With the line containing "## prediction output" as the starting point, output every line of the data below through its final line, character for character.
----------
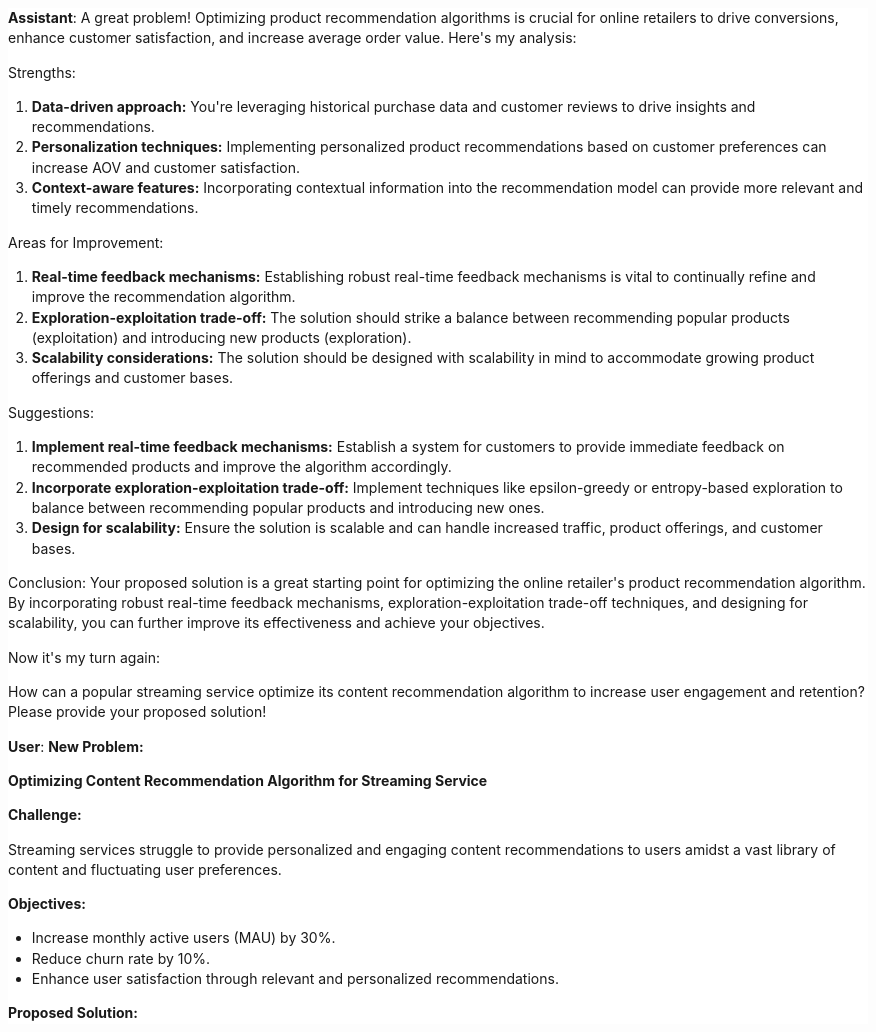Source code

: **Assistant**: A great problem! Optimizing product recommendation algorithms is crucial for online retailers to drive conversions, enhance customer satisfaction, and increase average order value.
Here's my analysis:

Strengths:
1. **Data-driven approach:** You're leveraging historical purchase data and customer reviews to drive insights and recommendations.
2. **Personalization techniques:** Implementing personalized product recommendations based on customer preferences can increase AOV and customer satisfaction.
3. **Context-aware features:** Incorporating contextual information into the recommendation model can provide more relevant and timely recommendations.

Areas for Improvement:
1. **Real-time feedback mechanisms:** Establishing robust real-time feedback mechanisms is vital to continually refine and improve the recommendation algorithm.
2. **Exploration-exploitation trade-off:** The solution should strike a balance between recommending popular products (exploitation) and introducing new products (exploration).
3. **Scalability considerations:** The solution should be designed with scalability in mind to accommodate growing product offerings and customer bases.

Suggestions:
1. **Implement real-time feedback mechanisms:** Establish a system for customers to provide immediate feedback on recommended products and improve the algorithm accordingly.
2. **Incorporate exploration-exploitation trade-off:** Implement techniques like epsilon-greedy or entropy-based exploration to balance between recommending popular products and introducing new ones.
3. **Design for scalability:** Ensure the solution is scalable and can handle increased traffic, product offerings, and customer bases.

Conclusion:
Your proposed solution is a great starting point for optimizing the online retailer's product recommendation algorithm. By incorporating robust real-time feedback mechanisms, exploration-exploitation trade-off techniques, and designing for scalability, you can further improve its effectiveness and achieve your objectives.

Now it's my turn again:

How can a popular streaming service optimize its content recommendation algorithm to increase user engagement and retention?
Please provide your proposed solution!

**User**: **New Problem:**

**Optimizing Content Recommendation Algorithm for Streaming Service**

**Challenge:**

Streaming services struggle to provide personalized and engaging content recommendations to users amidst a vast library of content and fluctuating user preferences.

**Objectives:**

* Increase monthly active users (MAU) by 30%.
* Reduce churn rate by 10%.
* Enhance user satisfaction through relevant and personalized recommendations.

**Proposed Solution:**
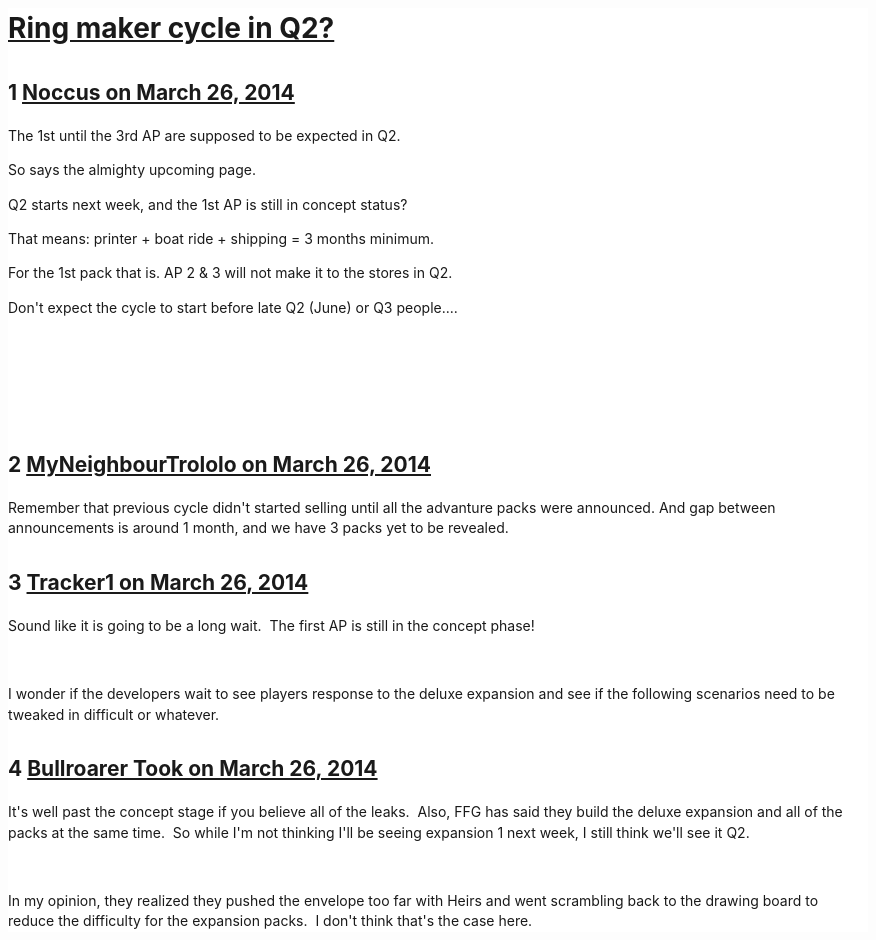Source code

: # [Ring maker cycle in Q2?](https://community.fantasyflightgames.com/topic/102371-ring-maker-cycle-in-q2/)

## 1 [Noccus on March 26, 2014](https://community.fantasyflightgames.com/topic/102371-ring-maker-cycle-in-q2/?do=findComment&comment=1027488)

The 1st until the 3rd AP are supposed to be expected in Q2.

So says the almighty upcoming page.

Q2 starts next week, and the 1st AP is still in concept status?

That means: printer + boat ride + shipping = 3 months minimum.

For the 1st pack that is. AP 2 & 3 will not make it to the stores in Q2.

Don't expect the cycle to start before late Q2 (June) or Q3 people....

 

 

 

## 2 [MyNeighbourTrololo on March 26, 2014](https://community.fantasyflightgames.com/topic/102371-ring-maker-cycle-in-q2/?do=findComment&comment=1027509)

Remember that previous cycle didn't started selling until all the advanture packs were announced. And gap between announcements is around 1 month, and we have 3 packs yet to be revealed.

## 3 [Tracker1 on March 26, 2014](https://community.fantasyflightgames.com/topic/102371-ring-maker-cycle-in-q2/?do=findComment&comment=1027513)

Sound like it is going to be a long wait.  The first AP is still in the concept phase!

 

I wonder if the developers wait to see players response to the deluxe expansion and see if the following scenarios need to be tweaked in difficult or whatever.

## 4 [Bullroarer Took on March 26, 2014](https://community.fantasyflightgames.com/topic/102371-ring-maker-cycle-in-q2/?do=findComment&comment=1027747)

It's well past the concept stage if you believe all of the leaks.  Also, FFG has said they build the deluxe expansion and all of the packs at the same time.  So while I'm not thinking I'll be seeing expansion 1 next week, I still think we'll see it Q2.

 

In my opinion, they realized they pushed the envelope too far with Heirs and went scrambling back to the drawing board to reduce the difficulty for the expansion packs.  I don't think that's the case here.
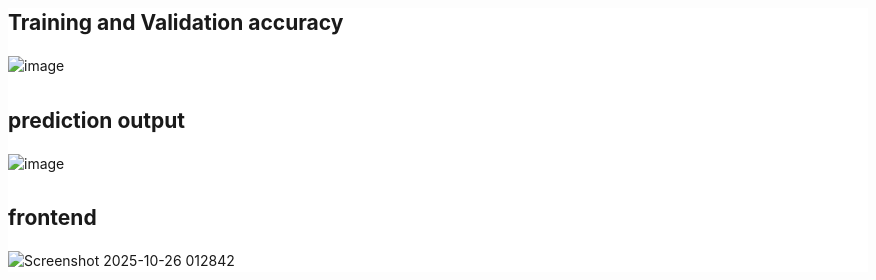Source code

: 
## Training and Validation accuracy

<img width="781" height="609" alt="image" src="https://github.com/user-attachments/assets/d566826a-b074-48fd-85aa-a23034f4c92f" />

## prediction output

<img width="725" height="629" alt="image" src="https://github.com/user-attachments/assets/305c933b-e045-4d7d-b02e-2e1194022ec8" />

## frontend

<img width="1891" height="922" alt="Screenshot 2025-10-26 012842" src="https://github.com/user-attachments/assets/601ba7c7-7b14-4da3-bc58-4f5ffe9340ee" />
----------
*Solution to this task:*
## prediction output

<img width="725" height="629" alt="image" src="https://github.com/user-attachments/assets/305c933b-e045-4d7d-b02e-2e1194022ec8" />

## frontend

<img width="1891" height="922" alt="Screenshot 2025-10-26 012842" src="https://github.com/user-attachments/assets/601ba7c7-7b14-4da3-bc58-4f5ffe9340ee" />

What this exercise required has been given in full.